De manière générale, l’ennui, l’autorité et les règles absurdes nous poussaient à redoubler d’imagination en termes de conneries. Un de mes potes, s’était fait une spécialité de chier par la fenêtre de notre chambre, ou d’écrire son nom sur les murs avec un petit bout de crotte qu’il avait minutieusement ramassé. Je garde un souvenir tendre de ces quelques moments où on pétait un peu les plombs. Les premières séances de chope, interminables, dans les champs au printemps sont gravées dans mon cœur, tout comme les premières cigarettes fumées en cachette sur le toit de notre maison au milieu de la nuit.
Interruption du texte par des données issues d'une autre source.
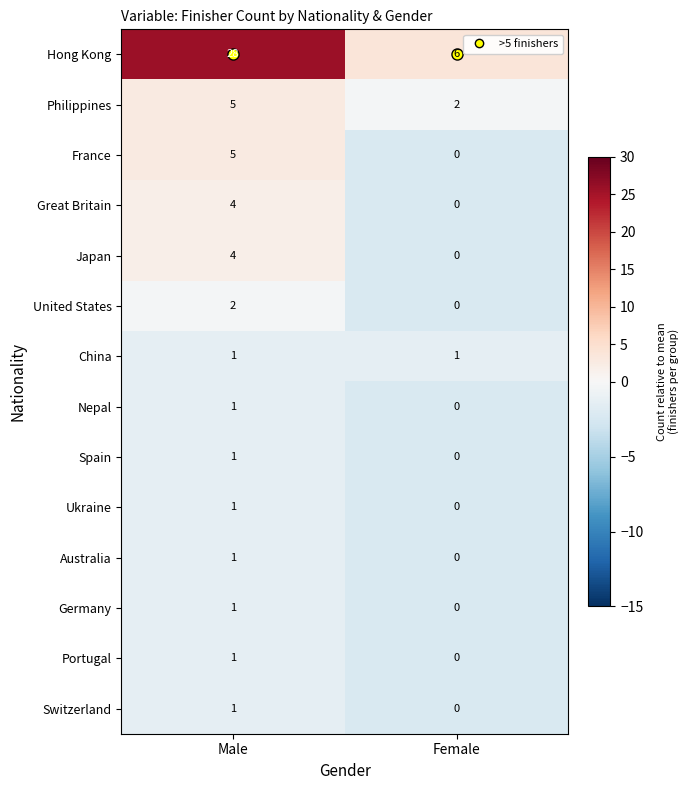

The value of Ukraine at Male is 2. True or false?

False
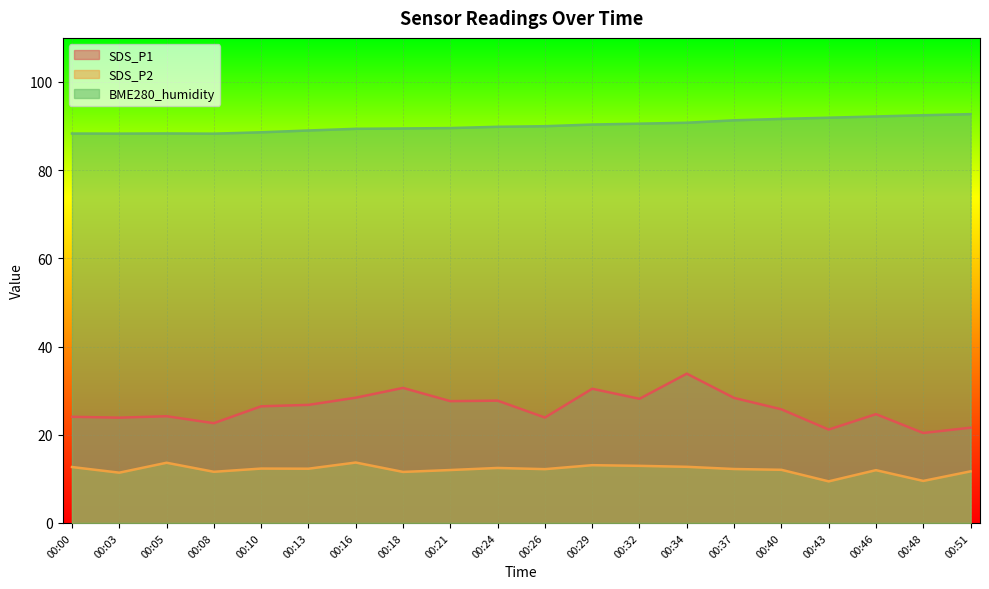

What is the value of the BME280_humidity point at the 20th from the left?

92.7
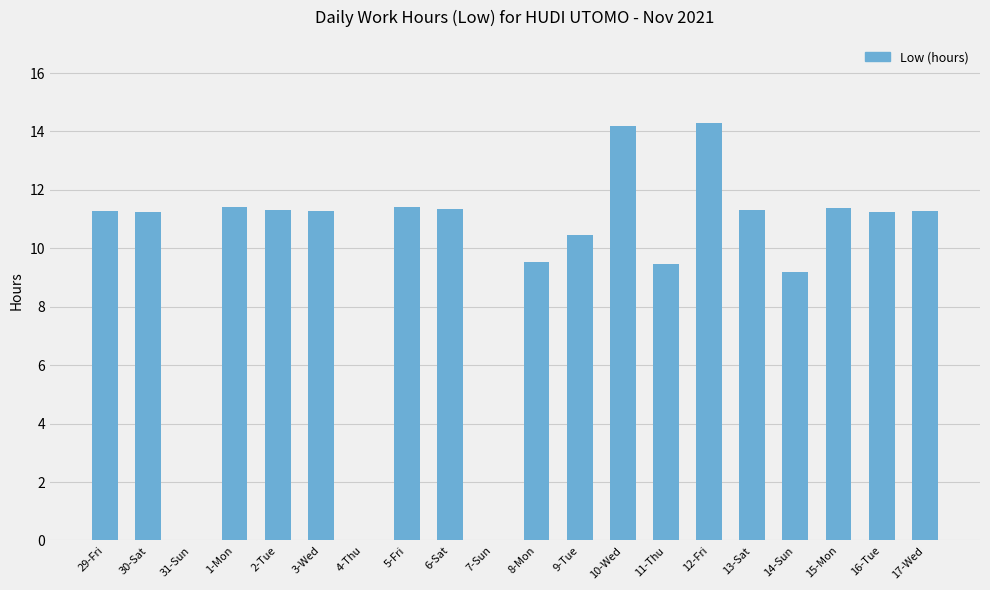

What is the maximum value shown in the chart?

14.3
Mais jamais je n’enverrai ma marmaille dans cet endroit. À force de tremper dans cette thune en vase clos, dès le plus jeune âge, on grandit avec la vague impression que la notion même d’argent n’existe plus tellement elle est omniprésente. Après quelques années, on finit par penser qu’être pauvre c’est ne pas avoir de Gucci au pied, sans même imaginer que ça représente le salaire mensuel de beaucoup de gens. Cette école nous rend complètement inaptes à vivre dans le monde extérieur. Comme des animaux en captivité, on ne sait pas se démerder tout seul, la confrontation avec le monde extérieur est violente. Il n’y a finalement qu’une échappatoire pour une bonne partie de cette jeunesse dorée : que leur famille subvienne à leurs besoins. Parmi mes anciens camarades, l’un s’est enrôlé dans l’armée Israélienne, un autre a ouvert un golfe de luxe avec l’argent de ses parents ou encore obtenu un rôle dans La Vérité si je mens 4. Pour le moment ça vaut aussi pour moi.